É preciso identificar os riscos de uma narrativa que exalta o poder ‘por aclamação’, no qual a partição entre Executivo e Legislativo se tornaria desnecessária
Num artigo instigante publicado ontem, na Folha de S.Paulo, o cientista político e professor da Universidade Federal de Pernambuco (UFP) Marcos André Mello, ex-professor visitante do Massachussets Institute of Technology (MIT) e da Universidade Yale, chamou a atenção para o que chamou de “pluralismo polarizado”, no qual o centro político estaria sendo centrifugado pela radicalização dos partidos e do eleitorado. Inspirou-se nas análises do cientista político italiano Giovanni Sartori (1924-2017) sobre a Alemanha de Weimar, o Chile de Allende, a Itália do pós-guerra e a França da 4a República.

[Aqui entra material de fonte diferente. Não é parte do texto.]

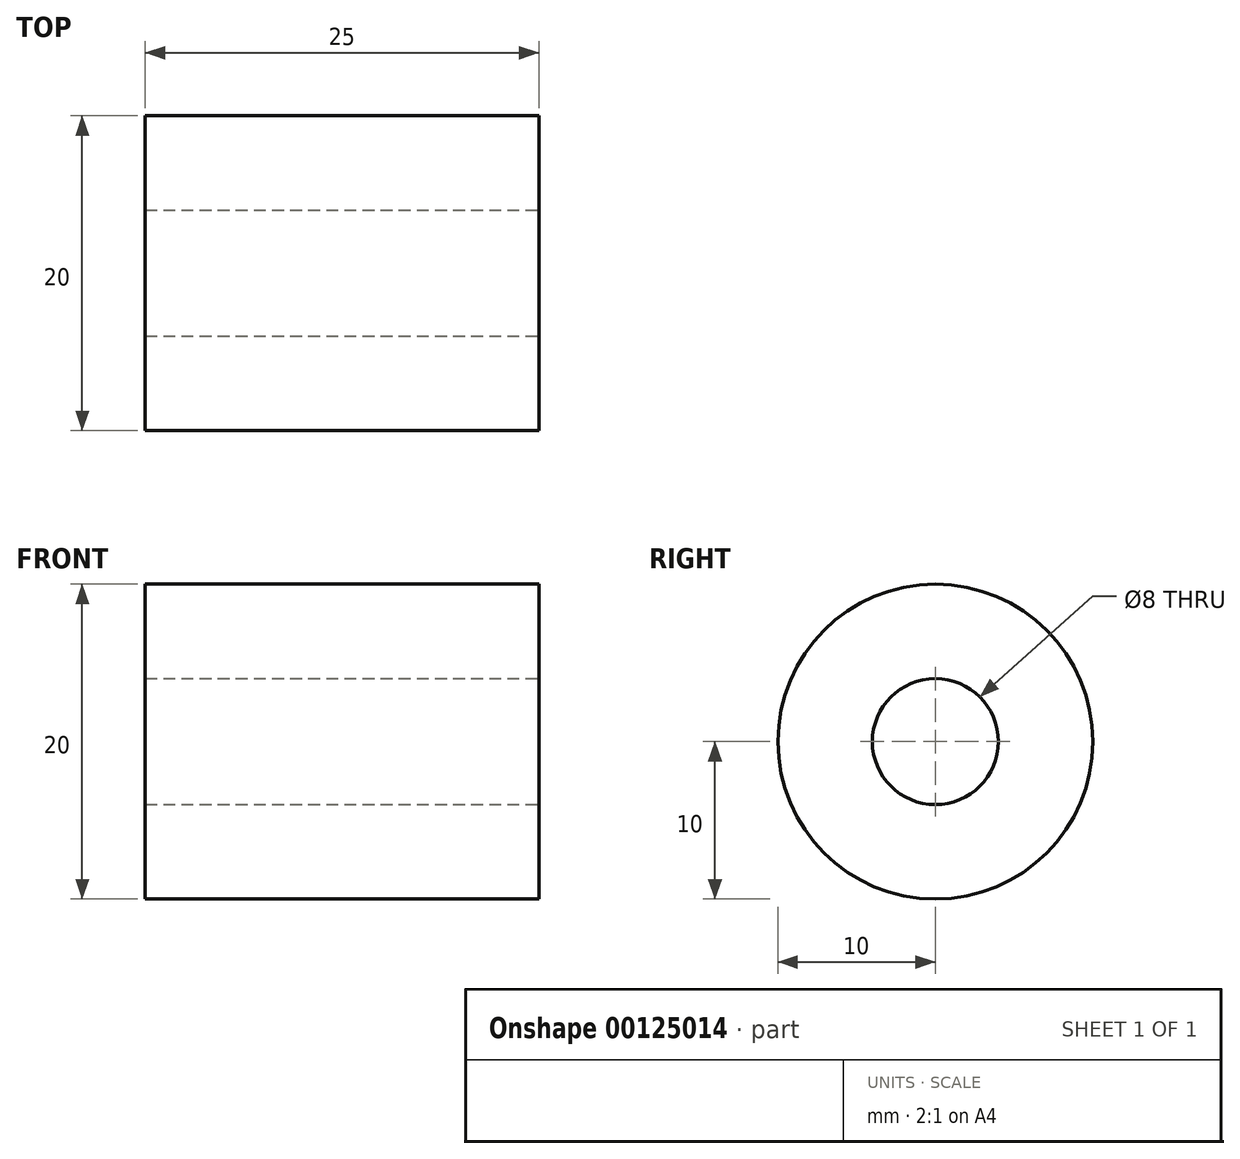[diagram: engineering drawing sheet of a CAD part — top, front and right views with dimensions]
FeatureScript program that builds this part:
annotation { "Feature Type Name" : "Feature", "Feature Type Description" : "" }
export const myFeature = defineFeature(function(context is Context, id is Id, definition is map)
    precondition{}
    {
        {
            var Q0;
            Q0=qCreatedBy(makeId("Right.planeOp"),FACE);
            var sketch = newSketch(context, id + "F0", { "sketchPlane" : qUnion([Q0])});
            skCircle(sketch, "E0", {"center": v(0, 0) * mm, "radius": 10 * mm});
            skSolve(sketch);
        }
        {
            var Q0;
            Q0 = qSketchRegion(id + "F0", true);
            extrude(context, id + "F1", {"entities" : qUnion([Q0]), "depth" : 25 * mm});
        }
        {
            var Q0;
            Q0=makeQuery(id+"F1.opExtrude","SWEPT_BODY",BODY,{"disambiguationData":[OSD([sQuery(id+"F0.wireOp",EDGE,"E0")])]});
            transform(context, id + "F2", {"entities" : qUnion([Q0]), "transformType" : TransformType.TRANSLATION_3D, "dx" : 0 * mm, "dy" : 0 * mm, "dz" : 0 * mm, "makeCopy" : true});
        }
        {
            var Q0;
            Q0=makeQuery(id+"F1.opExtrude","SWEPT_BODY",BODY,{"disambiguationData":[OSD([sQuery(id+"F0.wireOp",EDGE,"E0")])]});
            deleteBodies(context, id + "F3", {"entities" : qUnion([Q0])});
        }
        {
            var Q0;
            Q0=makeQuery(id+"F2.opPattern","COPY",FACE,{"derivedFrom":makeQuery(id+"F1.opExtrude","CAP_FACE",FACE,{"disambiguationData":[OSD([sQuery(id+"F0.wireOp",EDGE,"E0")])],"isStart":false}),"instanceName":"1"});
            var sketch = newSketch(context, id + "F4", { "sketchPlane" : qUnion([Q0])});
            skCircle(sketch, "E1", {"center": v(0, 0) * mm, "radius": 4 * mm});
            skSolve(sketch);
        }
        {
            var Q0;
            Q0 = qSketchRegion(id + "F4", true);
            extrude(context, id + "F5", {"entities" : qUnion([Q0]), "operationType" : NewBodyOperationType.REMOVE, "endBound" : BoundingType.UP_TO_NEXT, "oppositeDirection" : true, "depth" : 25 * mm});
        }
    });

Sartori formou-se pela Universidade de Florença, da qual foi professor emérito. Fundou a Rivista Italiana di Scienza Politica, que circula até hoje. Mudou-se para os Estados Unidos em 1976, onde assumiu a cadeira de Ciência Política da Universidade de Stanford. Três anos depois, tornou-se professor emérito do Departamento de Humanidades da Universidade de Columbia, em Nova York. Seu livro mais conhecido no Brasil é A Teoria Democrática Revisitada (Ática), no qual afirma que a democracia está ameaçada pelos democratas. Incapazes de diferenciar entre ideal e realidade, a pressão por mais participação e mais igualdade minaria a única democracia possível: a democracia representativa baseada na delegação do poder por meio da competição eleitoral e apoiada nas instituições do liberalismo político. Diez lecciones sobre nuestra sociedad en peligro, seu último livro, publicado em 2015, aborda as inquietudes geradas pela globalização, a busca pelo sistema eleitoral perfeito e os desafios da proteção da cidadania, porém ainda não possui tradução no Brasil.

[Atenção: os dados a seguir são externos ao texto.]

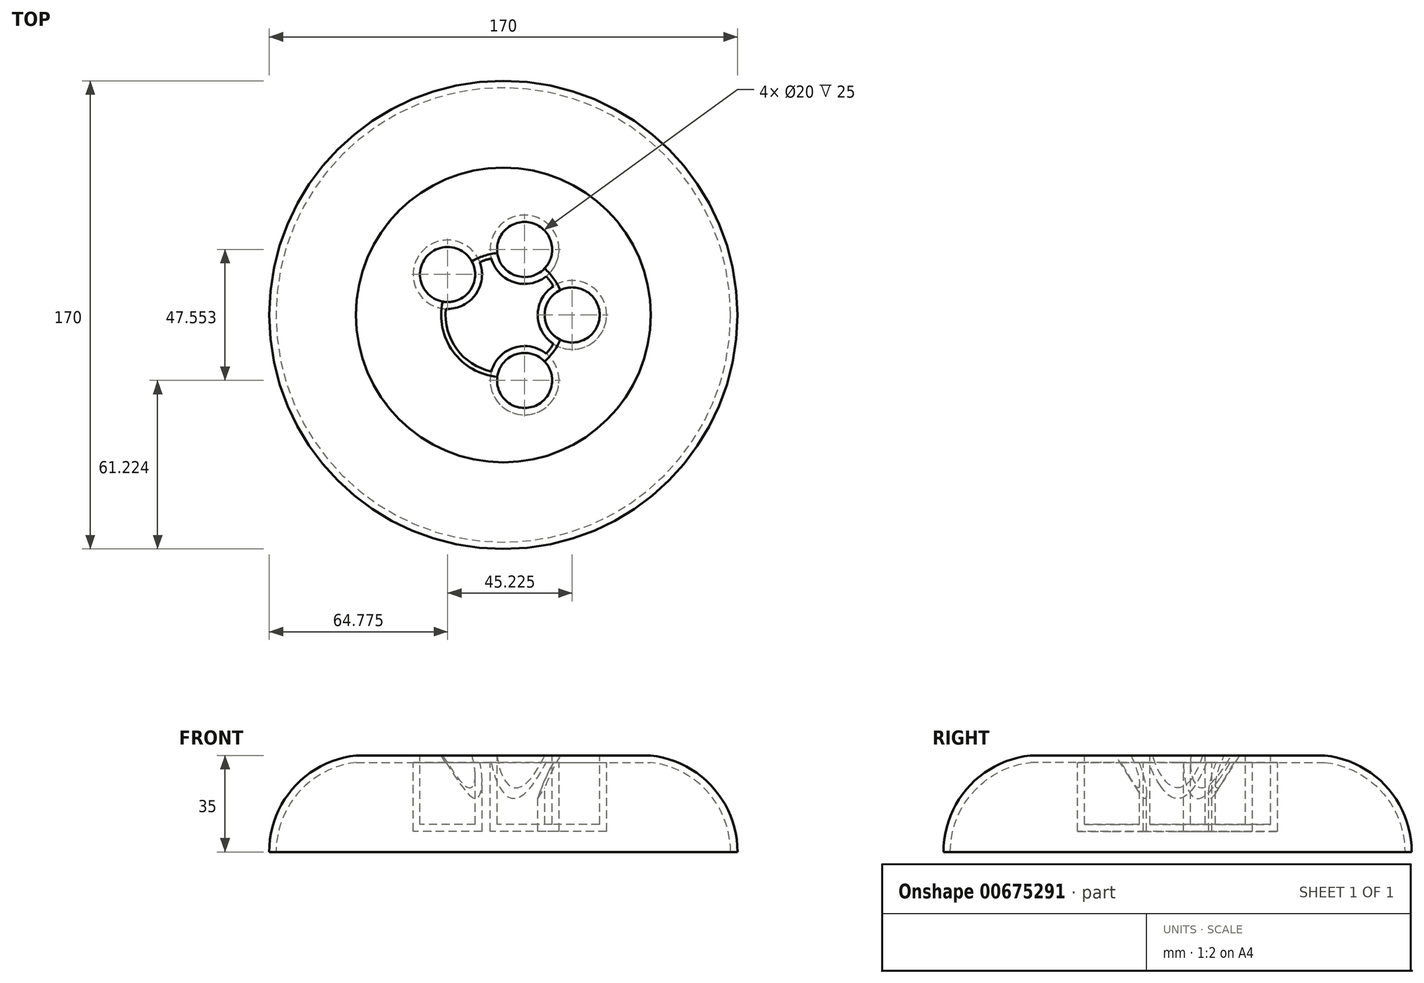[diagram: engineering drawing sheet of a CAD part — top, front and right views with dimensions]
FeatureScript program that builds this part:
annotation { "Feature Type Name" : "Feature", "Feature Type Description" : "" }
export const myFeature = defineFeature(function(context is Context, id is Id, definition is map)
    precondition{}
    {
        {
            var Q0;
            Q0=qCreatedBy(makeId("Front.planeOp"),FACE);
            var sketch = newSketch(context, id + "F0", { "sketchPlane" : qUnion([Q0])});
            skLineSegment(sketch, "E0", {"start": v(0, 0) * mm, "end": v(85, 0) * mm});
            skArc(sketch, "E1", {"start": v(85, 0) * mm, "mid": v(75.97, 23.54) * mm, "end": v(53.52, 35) * mm});
            skLineSegment(sketch, "E2", {"start": v(85, 0) * mm, "end": v(85, -45.57) * mm, "construction": true});
            skLineSegment(sketch, "E3", {"start": v(53.52, 35) * mm, "end": v(0, 35) * mm});
            skLineSegment(sketch, "E4", {"start": v(0, 35) * mm, "end": v(0, 0) * mm});
            skSolve(sketch);
        }
        {
            var Q0;
            Q0=makeQuery(id+"F0.imprint","IMPRINT",FACE,{"disambiguationData":[TD([[makeQuery(id+"F0.imprint","IMPRINT",EDGE,{"derivedFrom":sQuery(id+"F0.wireOp",EDGE,"E0")}),1.0]])]});
            var Q1;
            Q1=sQuery(id+"F0.wireOp",EDGE,"E4");
            revolve(context, id + "F1", {"entities" : qUnion([Q0]), "axis" : qUnion([Q1]), "revolveType" : RevolveType.FULL});
        }
        {
            var Q0;
            Q0=makeQuery(id+"F1.opRevolve","SWEPT_FACE",FACE,{"disambiguationData":[OSD([sQuery(id+"F0.wireOp",EDGE,"E3")])]});
            var sketch = newSketch(context, id + "F2", { "sketchPlane" : qUnion([Q0])});
            skCircle(sketch, "E5", {"center": v(25, 0) * mm, "radius": 10 * mm});
            skCircle(sketch, "E6.1.0", {"center": v(7.73, 23.78) * mm, "radius": 10 * mm});
            skCircle(sketch, "E6.2.0", {"center": v(-20.23, 14.7) * mm, "radius": 10 * mm});
            skCircle(sketch, "E6.3.0", {"center": v(-20.23, -14.7) * mm, "radius": 10 * mm});
            skCircle(sketch, "E6.4.0", {"center": v(7.73, -23.78) * mm, "radius": 10 * mm});
            skPoint(sketch, "E6.center", {"position": v(0, 0) * mm});
            skSolve(sketch);
        }
        {
            var Q0;
            Q0=makeQuery(id+"F2.imprint","IMPRINT",FACE,{"disambiguationData":[TD([[makeQuery(id+"F2.imprint","IMPRINT",EDGE,{"derivedFrom":sQuery(id+"F2.wireOp",EDGE,"E6.1.0")}),1.0]])]});
            var Q1;
            Q1=makeQuery(id+"F2.imprint","IMPRINT",FACE,{"disambiguationData":[TD([[makeQuery(id+"F2.imprint","IMPRINT",EDGE,{"derivedFrom":sQuery(id+"F2.wireOp",EDGE,"E5")}),1.0]])]});
            var Q2;
            Q2=makeQuery(id+"F2.imprint","IMPRINT",FACE,{"disambiguationData":[TD([[makeQuery(id+"F2.imprint","IMPRINT",EDGE,{"derivedFrom":sQuery(id+"F2.wireOp",EDGE,"E6.4.0")}),1.0]])]});
            var Q3;
            Q3=makeQuery(id+"F2.imprint","IMPRINT",FACE,{"disambiguationData":[TD([[makeQuery(id+"F2.imprint","IMPRINT",EDGE,{"derivedFrom":sQuery(id+"F2.wireOp",EDGE,"E6.2.0")}),1.0]])]});
            extrude(context, id + "F3", {"entities" : qUnion([Q0, Q1, Q2, Q3]), "operationType" : NewBodyOperationType.REMOVE, "oppositeDirection" : true, "depth" : 25 * mm, "offsetDistance" : 25 * mm});
        }
        {
            var Q0;
            Q0=makeQuery(id+"F1.opRevolve","SWEPT_FACE",FACE,{"disambiguationData":[OSD([sQuery(id+"F0.wireOp",EDGE,"E0")])]});
            shell(context, id + "F4", {"entities" : qUnion([Q0]), "thickness" : 2.5 * mm});
        }
        {
            var Q0;
            Q0=qCreatedBy(makeId("Right.planeOp"),FACE);
            var sketch = newSketch(context, id + "F5", { "sketchPlane" : qUnion([Q0])});
            skLineSegment(sketch, "E7", {"start": v(0, 62.83) * mm, "end": v(40.54, 62.83) * mm});
            skLineSegment(sketch, "E8", {"start": v(40.54, 62.83) * mm, "end": v(0, 0) * mm});
            skLineSegment(sketch, "E9", {"start": v(0, 0) * mm, "end": v(0, 62.83) * mm});
            skSolve(sketch);
        }
        {
            var Q0;
            Q0 = qSketchRegion(id + "F5", true);
            var Q1;
            Q1=sQuery(id+"F5.wireOp",EDGE,"E9");
            revolve(context, id + "F6", {"operationType" : NewBodyOperationType.REMOVE, "entities" : qUnion([Q0]), "axis" : qUnion([Q1]), "revolveType" : RevolveType.FULL, "oppositeDirection" : true});
        }
    });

O cientista político italiano foi um crítico da existência de modelos políticos universalmente válidos e atemporais. Seus estudos comparados questionam dogmas da teoria política contemporânea, como a própria representatividade proporcional, que podem se afigurar falíveis diante de condições históricas e circunstanciais que exijam soluções regionalizadas. Para Sartori, como destacou Mello, a tendência centrífuga de radicalização entre os partidos e no eleitorado não seria necessariamente consequência da representação proporcional, como muitos apontam no Brasil, ao criticar o grande número de partidos.

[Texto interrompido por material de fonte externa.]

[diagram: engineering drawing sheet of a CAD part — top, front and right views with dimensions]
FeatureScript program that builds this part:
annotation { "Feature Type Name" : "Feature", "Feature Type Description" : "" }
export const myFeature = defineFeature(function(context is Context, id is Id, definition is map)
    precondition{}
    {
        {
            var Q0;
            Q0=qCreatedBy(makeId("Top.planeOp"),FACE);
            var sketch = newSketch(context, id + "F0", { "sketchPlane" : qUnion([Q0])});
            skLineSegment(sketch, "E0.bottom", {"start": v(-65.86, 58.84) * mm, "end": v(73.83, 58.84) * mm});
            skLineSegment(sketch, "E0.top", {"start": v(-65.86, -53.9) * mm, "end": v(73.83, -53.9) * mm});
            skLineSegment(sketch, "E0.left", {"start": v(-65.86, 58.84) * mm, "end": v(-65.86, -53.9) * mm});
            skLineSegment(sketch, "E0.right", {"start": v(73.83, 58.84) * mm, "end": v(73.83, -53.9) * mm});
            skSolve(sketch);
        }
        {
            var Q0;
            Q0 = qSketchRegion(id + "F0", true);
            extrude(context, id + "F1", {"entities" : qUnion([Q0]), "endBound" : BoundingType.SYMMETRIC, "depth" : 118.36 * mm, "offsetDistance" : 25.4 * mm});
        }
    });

Dentre os elementos apontados por Sartori, Mello destaca “a existência de partidos ou movimentos antissistema que têm efeitos deslegitimadores (ou devastadores quando chegam ao poder)”. Mello fala também de uma “oposição bilateral”, que gera “polarização triangular”, e impede a formação de coalizões, incentiva o purismo partidário e a oposição irresponsável, além de gerar um imobilismo sistêmico. Traduzindo para o cenário eleitoral atual, o presidente Jair Bolsonaro seria o devastador pólo antissistêmico, enquanto o ex-presidente Luiz Inácio Lula da Silva, incapaz de ocupar o centro, e a fragmentada “oposição bipolar”, completariam a “polarização triangular”.
Amigos e inimigos
Como desatar esse nó? Talvez, a primeira premissa seja identificar os riscos oferecidos por uma narrativa que exalta o poder exercido “por aclamação”, no qual a partição do poder entre Executivo e Legislativo se tornaria desnecessária, tendo em vista que o líder aclamado poderia expressar corretamente a vontade do povo. Uma democracia pode excluir uma parte da população. Muitos regimes democráticos conviveram com a escravidão e a segregação (EUA) ou privaram a maioria da sociedade de muitos ou todos os direitos (África do Sul).
O jurista Carl Schmitt, ideólogo do nazismo, definia a política como a distinção entre amigos e inimigos. Segundo ele, todos os conceitos políticos possuem um sentido “polêmico”, têm em vista a possibilidade concreta da oposição de um grupo de pessoas a outros: “Termos como Estado, república, sociedade, classe (…) etc., são incompreensíveis se não se souber quem, in concreto, deve ser posto em causa, combatido, negado e refutado”, afirmava. Não faltam narrativas extremistas na política contemporânea: “a França para os franceses” (Marine Le Pen e a Frente Nacional), “Recupere o controle” (Brexit), “Nossa cultura, nosso lar” (Alternativa para a Alemanha), “Polônia pura, Polônia branca” (Partido Polonês da Lei e Justiça), “Mantenha a Suécia sueca” (Democratas Suecos). Nós, aqui, temos “Brasil acima de tudo, Deus acima de todos”.